Lisa Thea Steiner, Kreisvorsitzende der Partei Die Linke Sächsische Schweiz Osterzgebirge (SOE), ist tief enttäuscht: „Wer von ‚Hakennasen‛ und ‚Bimbos‛ spricht, verlässt jeden zivilisatorischen Grundkonsens. Dass diese Worte in einem Amtsblatt erscheinen konnten, ist ein unfassbarer Vorgang und ein politisches Alarmsignal. Rassismus und Antisemitismus sind keine Meinung – sie sind ein Verbrechen.“

Linke sehen Stadt in der Verantwortung

Die Partei fordert zudem rechtliche Konsequenzen für Ronney W. Mittlerweile soll auch mehrere Strafanzeigen aus den Reihen der Linken gegeben haben – gegen Verlag, Verfasser und die Stadt. Letztere sehen die Linken-Politiker in der Verantwortung. Wie die sächsische Landesparteichefin Susanne Schaper gegenüber der Deutschen-Presse-Agentur sagt, könne sich die Stadtverwaltung nicht herausreden: „Wir erwarten, dass die Stadtverwaltung umgehend ihre Abläufe ändert und sicherstellt, dass niemand mehr menschenverachtende Inhalte im Blatt platzieren kann.“

Aufgrund des Vorfalls ruft die Linke SOE zu einer gemeinsamen Kundgebung am Montag, 21. April, um 10 Uhr auf dem Marktplatz in Sebnitz auf.

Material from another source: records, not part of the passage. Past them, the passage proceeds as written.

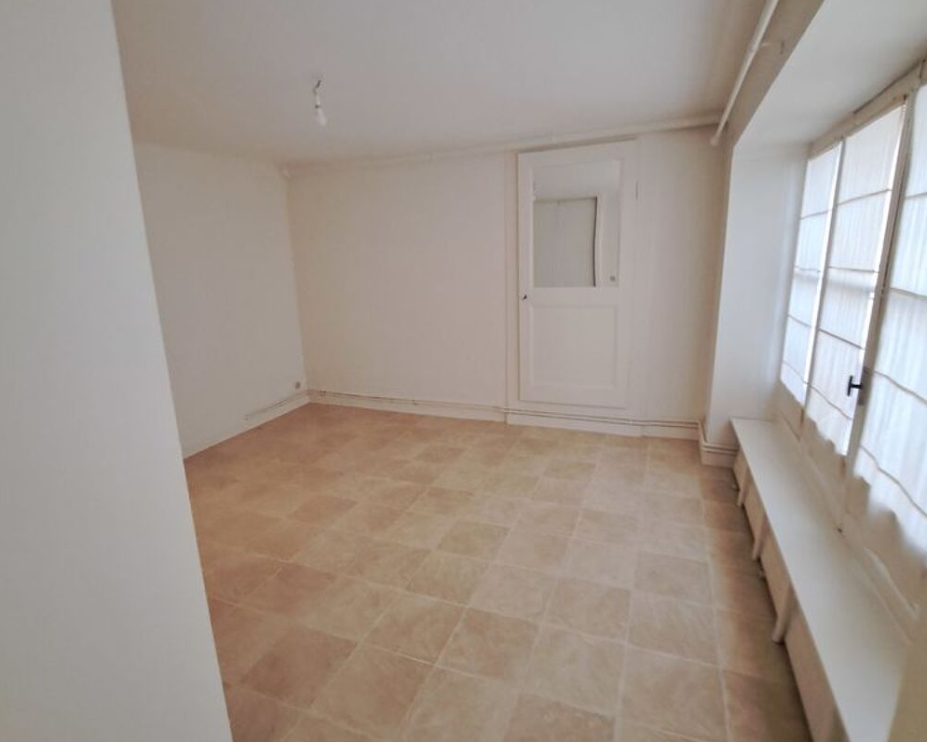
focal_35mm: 17
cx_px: 463
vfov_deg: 76.9
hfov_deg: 89.6
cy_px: 395
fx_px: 466
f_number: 2.2
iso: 250
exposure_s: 1/50
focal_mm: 1.74
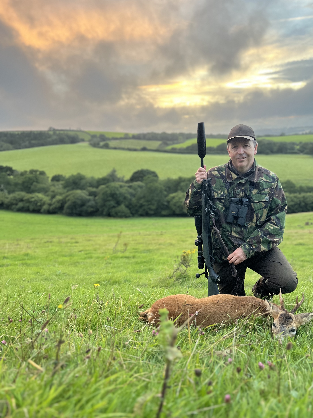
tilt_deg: -11.6
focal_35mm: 28
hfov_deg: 49.7
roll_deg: +3.8
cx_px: 167
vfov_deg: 63.4
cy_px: 214
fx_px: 338
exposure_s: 1/107
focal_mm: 5.7
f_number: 1.5
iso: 125
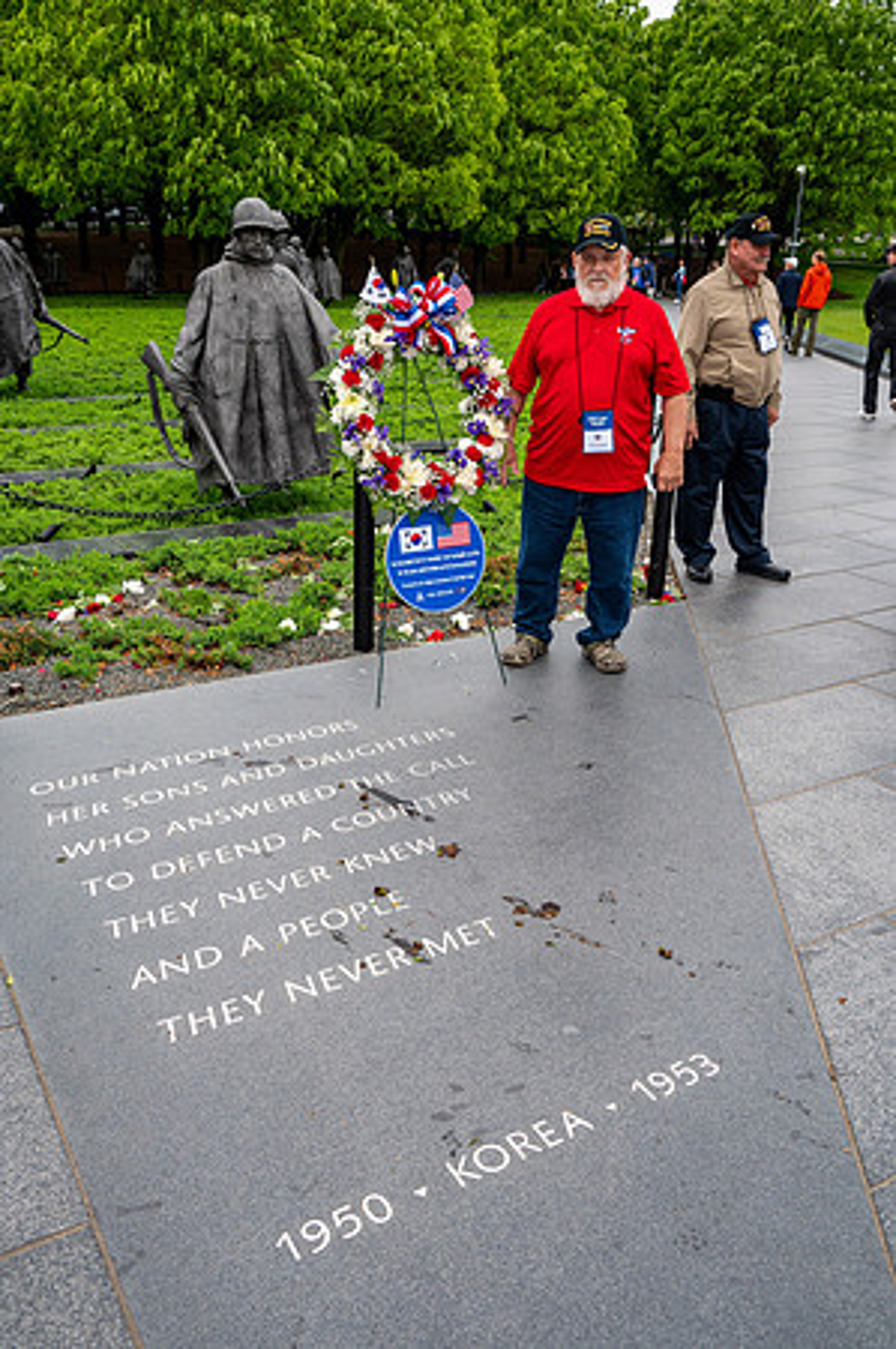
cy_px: 674
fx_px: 1123
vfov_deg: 62.0
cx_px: 448
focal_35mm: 30
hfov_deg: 43.5
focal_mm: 30
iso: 900
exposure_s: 1/640
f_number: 8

Das allein sollte dem Handwerker bereits weh tun, doch die Konsequenzen könnten noch drastischer sein. Denn ob er bei einer derartigen Gesinnung noch Kunden oder einen Auszubildenden findet, ist zumindest fraglich. Vielleicht fühlt sich aber eine gewisse Klientel gerade jetzt auch angesprochen.